Picked in the Champions Trophy squad alongside Saeed Ajmal and part-time options like Mohammad Hafeez and Shoaib Malik, Abdur Rehman may not be a certainty in Pakistan’s first-choice XI. However, the left-arm spinner who last played an ODI in September 2012, said he was optimistic about his chances of playing in England because of his county experience.
“I am not concerned about being in the playing XI, as it is a decision they [coach and the captain] take after reading the conditions before the match,” Rehman said during the ongoing training camp in Abbottabad. “But spinners have a definite role in England. Every team has at least two spinners and they have as equal an opportunity to take wickets as fast bowlers. If I get a chance to play, I will definitely make a difference.”

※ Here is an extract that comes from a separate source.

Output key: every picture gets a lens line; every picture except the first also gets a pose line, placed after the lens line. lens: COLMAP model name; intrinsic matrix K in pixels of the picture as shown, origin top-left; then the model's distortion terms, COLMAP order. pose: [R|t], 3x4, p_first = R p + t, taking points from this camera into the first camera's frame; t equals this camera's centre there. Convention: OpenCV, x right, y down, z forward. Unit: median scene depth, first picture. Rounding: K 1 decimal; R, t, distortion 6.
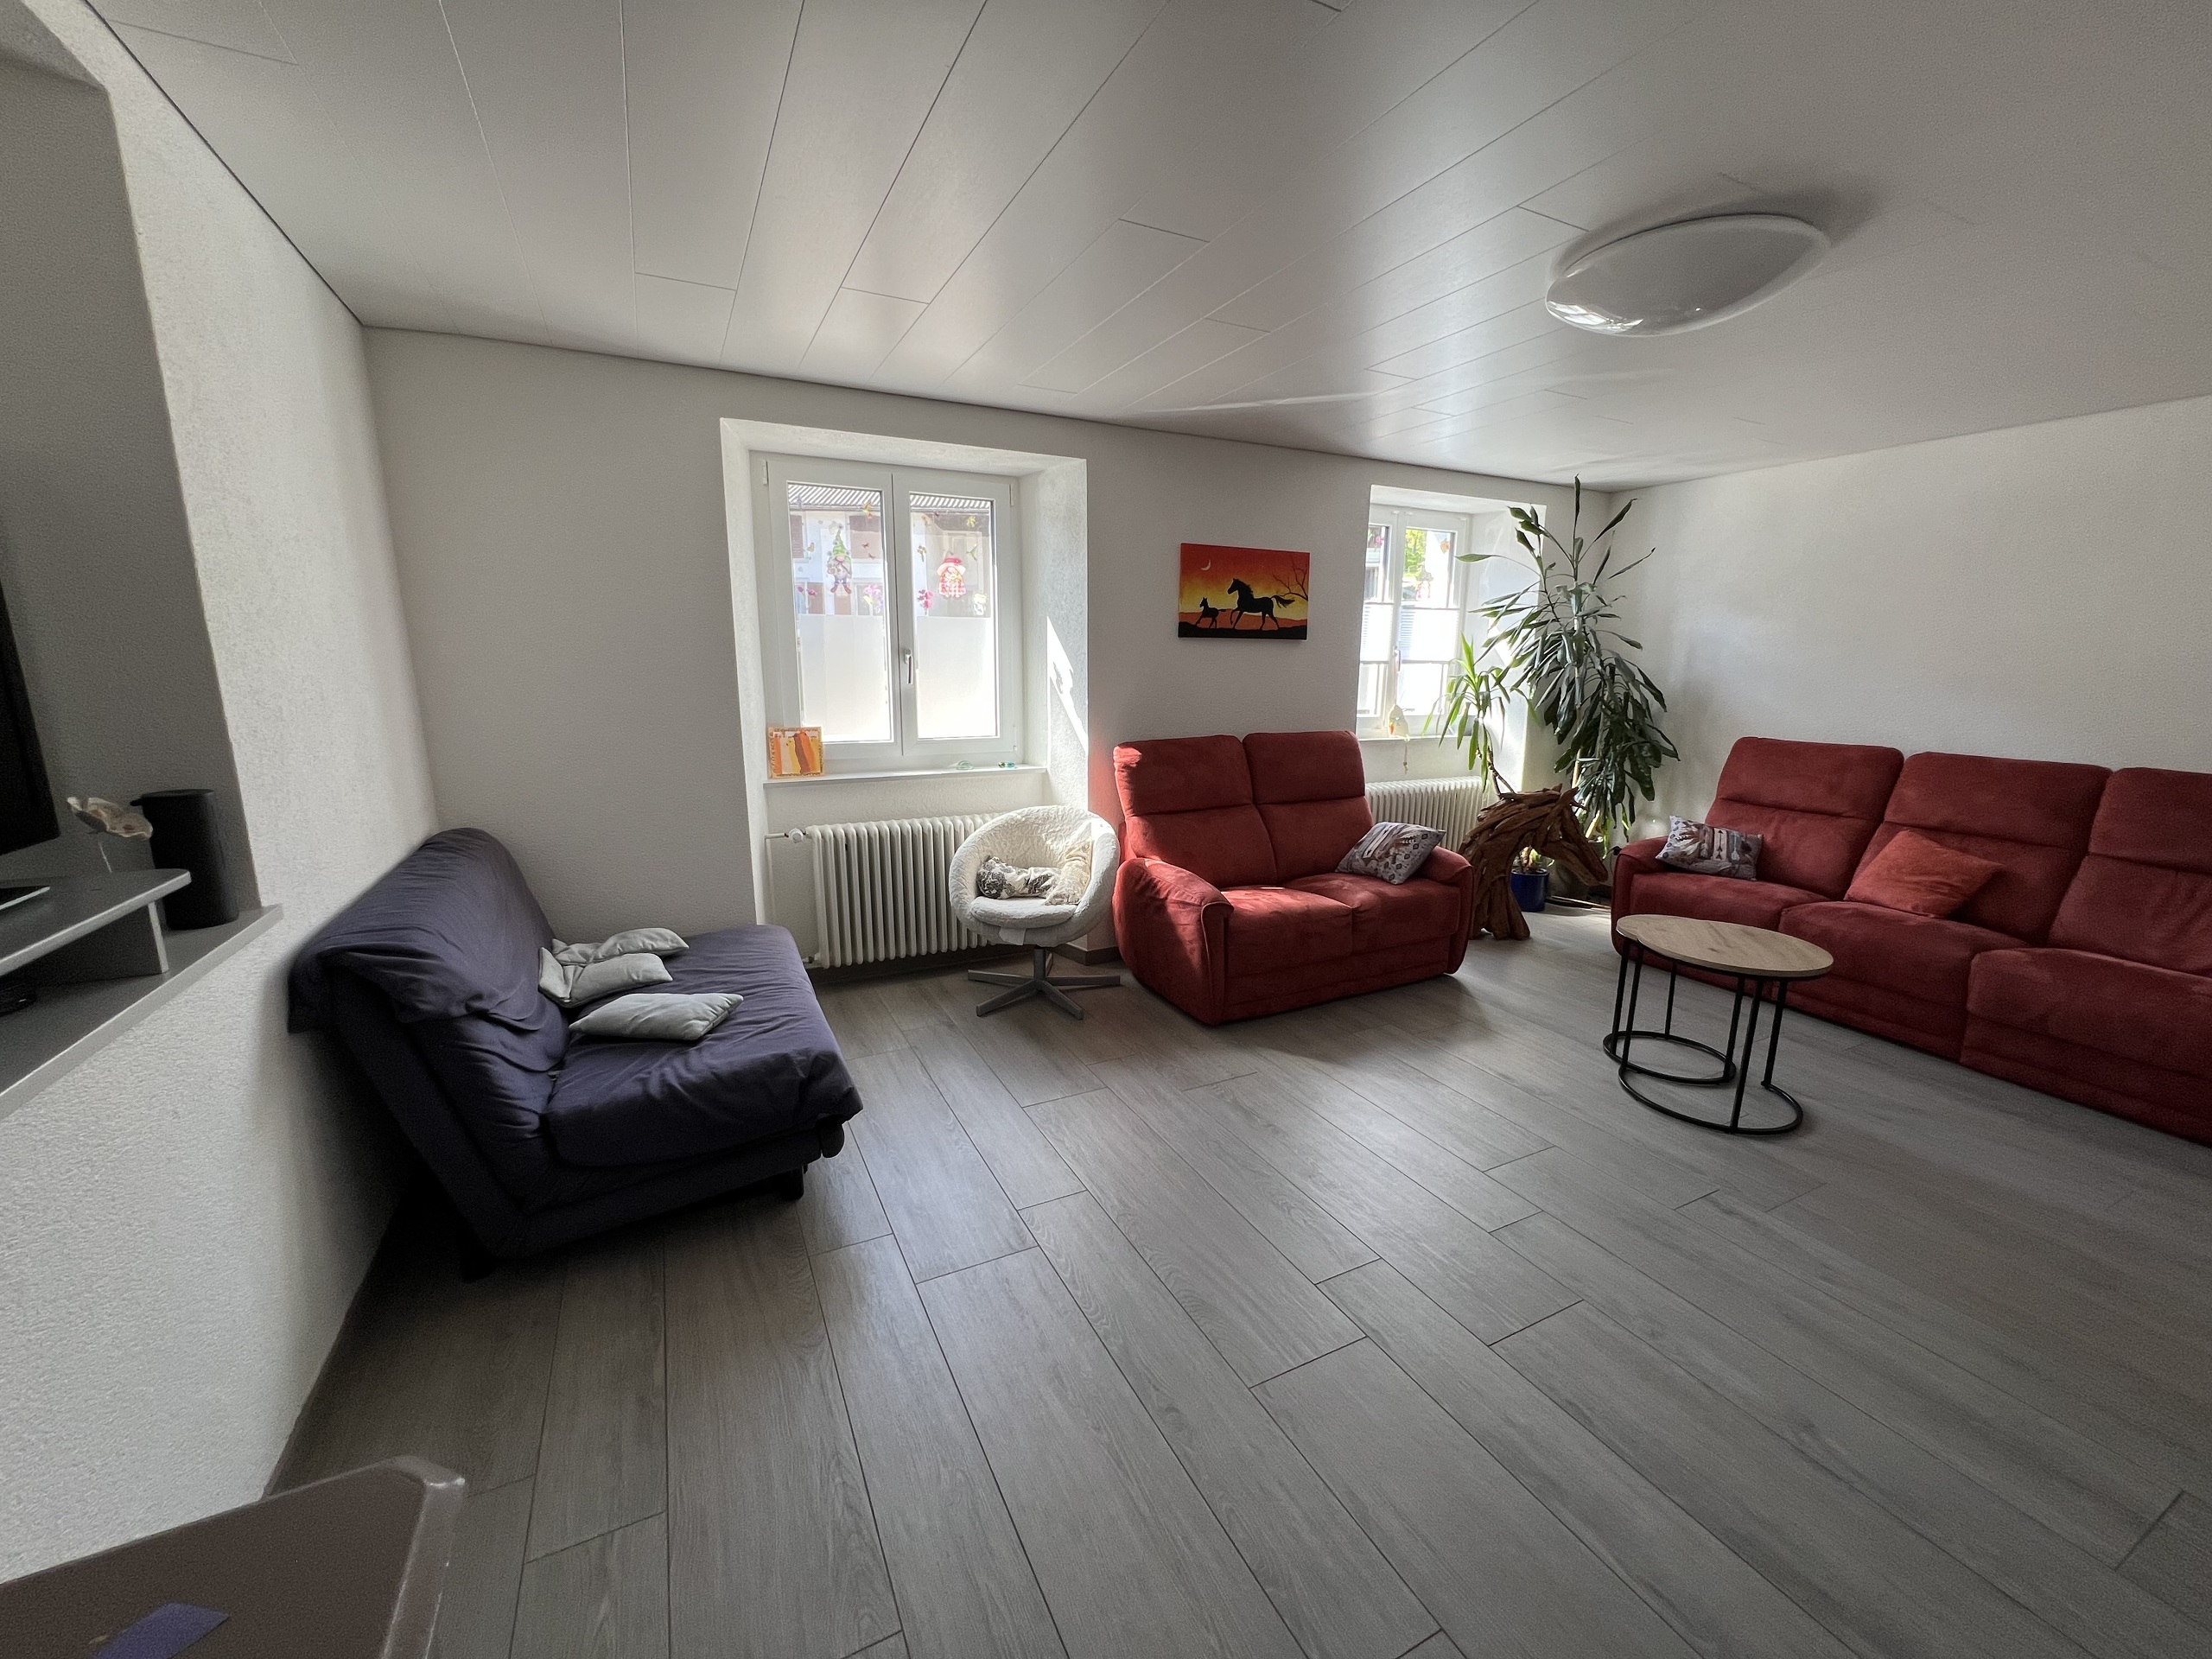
lens RADIAL K [[888.1, 0, 1112.2], [0, 888.1, 834.9], [0, 0, 1]] dist [0.000604, 0.000026]
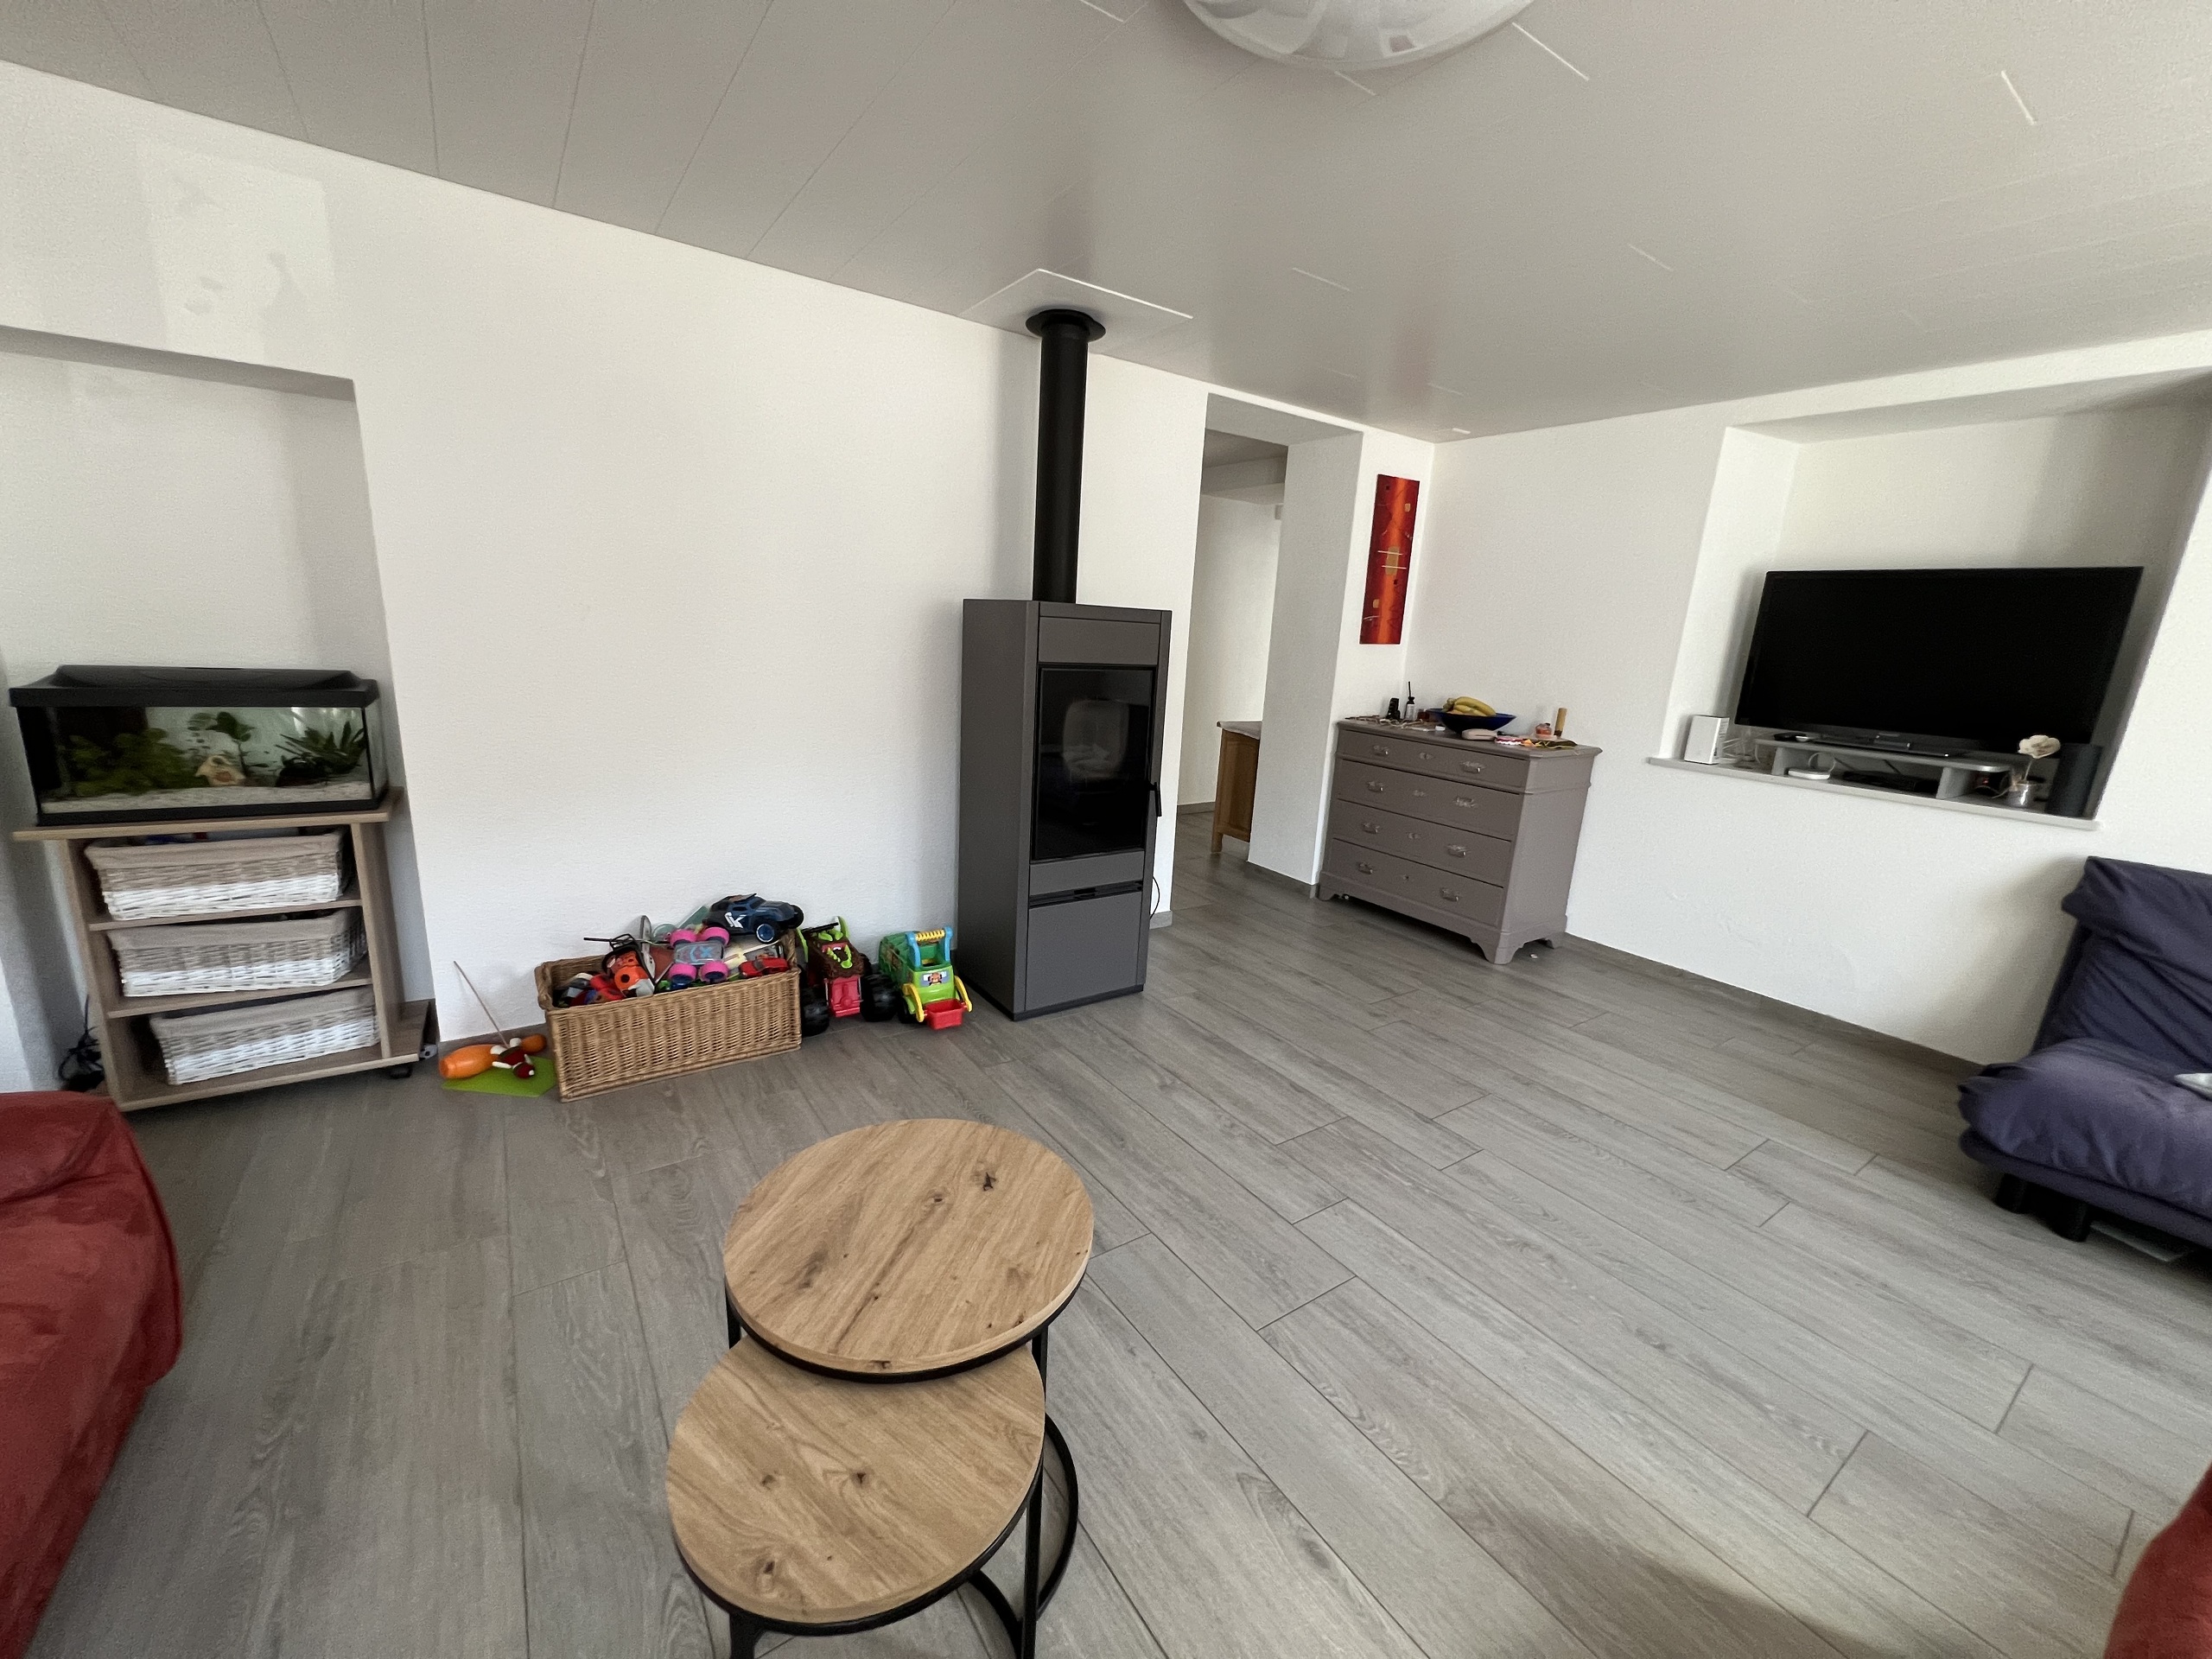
lens RADIAL K [[888.1, 0, 1106.5], [0, 888.1, 830.7], [0, 0, 1]] dist [0.000604, 0.000026]
pose [[-0.989032, -0.028080, -0.145009, 0.666282], [-0.085578, 0.909123, 0.407642, -0.247281], [0.120384, 0.415580, -0.901555, 1.326716]]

Rehman, 33, had experience of English conditions during his short stint for Somerset last summer. In four championship matches he took 27 wickets at an average of 14.18. His best performance came against Worcestershire, when he picked up nine wickets in the first innings and finished with a 14-wicket haul in the match. He also took nine wickets in three CB40 matches, with a personal best of 6 for 16 against Nottinghamshire.
“I have gained plenty of experience from my county stint last year and this gives me an edge,” Rehman said. “Though I haven’t played international cricket in a long time, I have been practising regularly. I know I will play in the shadow of Saeed Ajmal, but I will try my best to contribute to the success of the team.”
Rehman made headlines last year when he was banned for 12 weeks after testing positive for cannabis during the county season. He completed his ban in December, but missed the tour to India and the Champions League T20 for his side Sialkot Stallions. He was part of the squad for the tour to South Africa but was not picked for any of the Tests or ODIs.
“During the South Africa tour, I didn’t play in the team as it was a decision taken by the team management and I have no hard feelings,” Rehman said. “The combination that played there was the best possible one. As far as I am concerned, I didn’t lose hope and was equally active in South Africa and here.”
On the third day of the Abbottabad camp, there were a few rain interruptions but the batsmen had ample practice. Hafeez chose to work on his back-foot punch, a shot that’s brought him a lot of runs but one he has struggled to play against seam bowling outside the subcontinent. Hafeez had an individual batting session with assistant coach Shahid Aslam and worked on facing swinging deliveries.
“I am working on my normal technique,” Hafeez said. “It’s not like we are here to do something special in these five to six days, but the main objective is to acclimatise with the conditions that we will face in the next one-and-a-half months.
“As players, we have to improve performances ourselves with the help of the support staff. We have a good blend of young and experienced players in the team who are capable of producing a good result.”